» Change detection data:
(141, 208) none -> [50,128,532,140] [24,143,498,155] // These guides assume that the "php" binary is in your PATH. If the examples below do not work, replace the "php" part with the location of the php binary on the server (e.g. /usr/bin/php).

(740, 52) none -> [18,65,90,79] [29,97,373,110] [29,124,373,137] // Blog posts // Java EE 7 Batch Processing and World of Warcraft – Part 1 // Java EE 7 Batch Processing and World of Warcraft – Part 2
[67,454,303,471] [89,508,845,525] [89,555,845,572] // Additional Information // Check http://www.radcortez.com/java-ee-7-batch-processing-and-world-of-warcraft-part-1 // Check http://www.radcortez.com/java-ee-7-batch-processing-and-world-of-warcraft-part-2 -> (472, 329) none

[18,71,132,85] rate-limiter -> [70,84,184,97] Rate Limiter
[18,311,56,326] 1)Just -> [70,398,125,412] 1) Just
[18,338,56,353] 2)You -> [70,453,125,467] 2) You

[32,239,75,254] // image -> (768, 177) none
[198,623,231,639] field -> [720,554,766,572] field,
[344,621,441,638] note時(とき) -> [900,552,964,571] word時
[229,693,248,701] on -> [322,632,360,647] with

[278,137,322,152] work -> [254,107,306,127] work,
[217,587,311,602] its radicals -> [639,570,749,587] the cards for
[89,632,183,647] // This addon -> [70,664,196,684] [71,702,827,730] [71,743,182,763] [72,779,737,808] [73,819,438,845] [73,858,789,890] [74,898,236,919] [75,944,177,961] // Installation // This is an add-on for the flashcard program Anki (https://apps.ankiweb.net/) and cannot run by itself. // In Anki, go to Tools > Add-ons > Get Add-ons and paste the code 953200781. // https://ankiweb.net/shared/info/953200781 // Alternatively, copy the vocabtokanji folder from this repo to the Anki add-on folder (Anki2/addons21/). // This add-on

» Task requirements: Reprint every entry exactly.

» Written solution:
(141, 208) none -> [50,128,532,140] [24,143,498,155] // These guides assume that the "php" binary is in your PATH. If the examples below do not work, replace the "php" part with the location of the php binary on the server (e.g. /usr/bin/php).

(740, 52) none -> [18,65,90,79] [29,97,373,110] [29,124,373,137] // Blog posts // Java EE 7 Batch Processing and World of Warcraft – Part 1 // Java EE 7 Batch Processing and World of Warcraft – Part 2
[67,454,303,471] [89,508,845,525] [89,555,845,572] // Additional Information // Check http://www.radcortez.com/java-ee-7-batch-processing-and-world-of-warcraft-part-1 // Check http://www.radcortez.com/java-ee-7-batch-processing-and-world-of-warcraft-part-2 -> (472, 329) none

[18,71,132,85] rate-limiter -> [70,84,184,97] Rate Limiter
[18,311,56,326] 1)Just -> [70,398,125,412] 1) Just
[18,338,56,353] 2)You -> [70,453,125,467] 2) You

[32,239,75,254] // image -> (768, 177) none
[198,623,231,639] field -> [720,554,766,572] field,
[344,621,441,638] note時(とき) -> [900,552,964,571] word時
[229,693,248,701] on -> [322,632,360,647] with

[278,137,322,152] work -> [254,107,306,127] work,
[217,587,311,602] its radicals -> [639,570,749,587] the cards for
[89,632,183,647] // This addon -> [70,664,196,684] [71,702,827,730] [71,743,182,763] [72,779,737,808] [73,819,438,845] [73,858,789,890] [74,898,236,919] [75,944,177,961] // Installation // This is an add-on for the flashcard program Anki (https://apps.ankiweb.net/) and cannot run by itself. // In Anki, go to Tools > Add-ons > Get Add-ons and paste the code 953200781. // https://ankiweb.net/shared/info/953200781 // Alternatively, copy the vocabtokanji folder from this repo to the Anki add-on folder (Anki2/addons21/). // This add-on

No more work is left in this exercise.